In a moving final scene Julia welcomes the ghostly Olivia into her arms, the camera then pans around an armchair to reveal that Julia has a fatal neck wound. This not only brings us full circle from Katie's demise, but leaves the viewer wondering if Olivia has claimed another victim from her otherworldly plane, or the tortured mother has committed suicide. The willowy Farrow carries the whole burden of grief superbly, and quite rightly male players are kept to the margins (husband Magnus (Keir Dullea) is purely abandoned, and friend Mark (Tom Conti) suffers an unnecessarily sensationalised death)). The film also benefits from beautiful cinematography and a piano/synthesiser score which manages to underpin and elaborate on the unease.

Sunday, June 1, 2008

Temptations Limited

FROM BEYOND THE GRAVE (1973)

Years before becoming a stalwart of television tat,
Lesley-Anne Down earned her stripes fighting forces of evil.

FROM BEYOND THE GRAVE is an Amicus gem which stars Peter Cushing as the wily Yorkshire-accented proprietor of Temptations Limited. This decrepit antiques shop situated between a cemetery and a demolition contractor has its customers face a supernatural death if they conduct their business dishonestly. There are four stories here, all based on the work of R. Chetwynd-Hayes: The Gate Crasher has David Warner buying a haunted mirror; An Act of Kindness sees middle-aged Ian Bannen finding solace from his overbearing wife (Diana Dors) in the company of a street vendor and his daughter (Donald and Angela Pleasence); The Elemental documents Ian Carmichael possessed by an imp; and The Door bought by Ian Ogilvy and Lesley-Anne Down opens an ancient blue room.

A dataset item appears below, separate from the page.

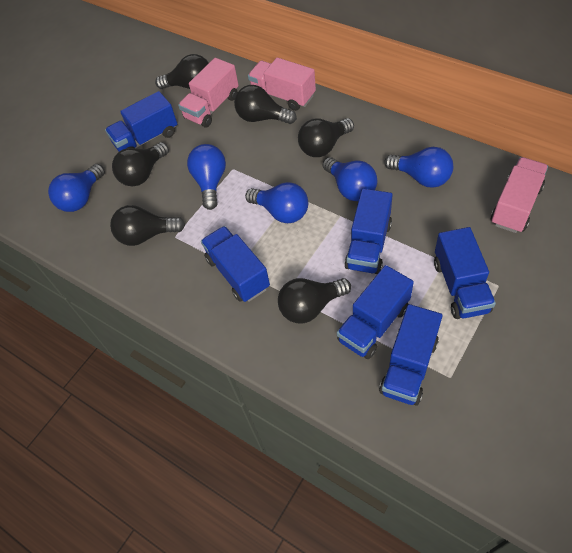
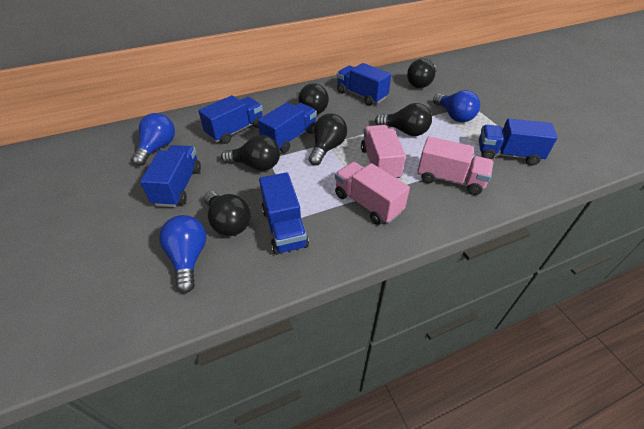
blue light bulb: 5 -> 3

Directed by Kevin Conner, FROM BEYOND THE GRAVE is an anthology bettered only by DEAD OF NIGHT, and similar to the Ealing classic, the framing story has a resonant thread (and the first and fourth tales are closely modelled on the Googie Withers/Ralph Michael DEAD OF NIGHT segment).
The Elemental strongly shifts from comedy to horror in its final twist, as the demon passes from Carmichael’s bland, commuter-belt persona to Nyree Dawn Porter’s disgruntled housewife. The Door contains the most sophisticated use of colour attempted in a British horror - the cobwebbed room of a Necromancer bent on "the entrapment of those yet to be born" - but it is An Act of Kindness that cements the reputation of the film, a compelling narrative of believable characters with poignant yearnings. Donald Pleasence - his every utterance a military cliché - is suitable unsettling as the kipper-tied, match-selling old soldier, yet it is the performance of real-life daughter Angela which is the most unnerving.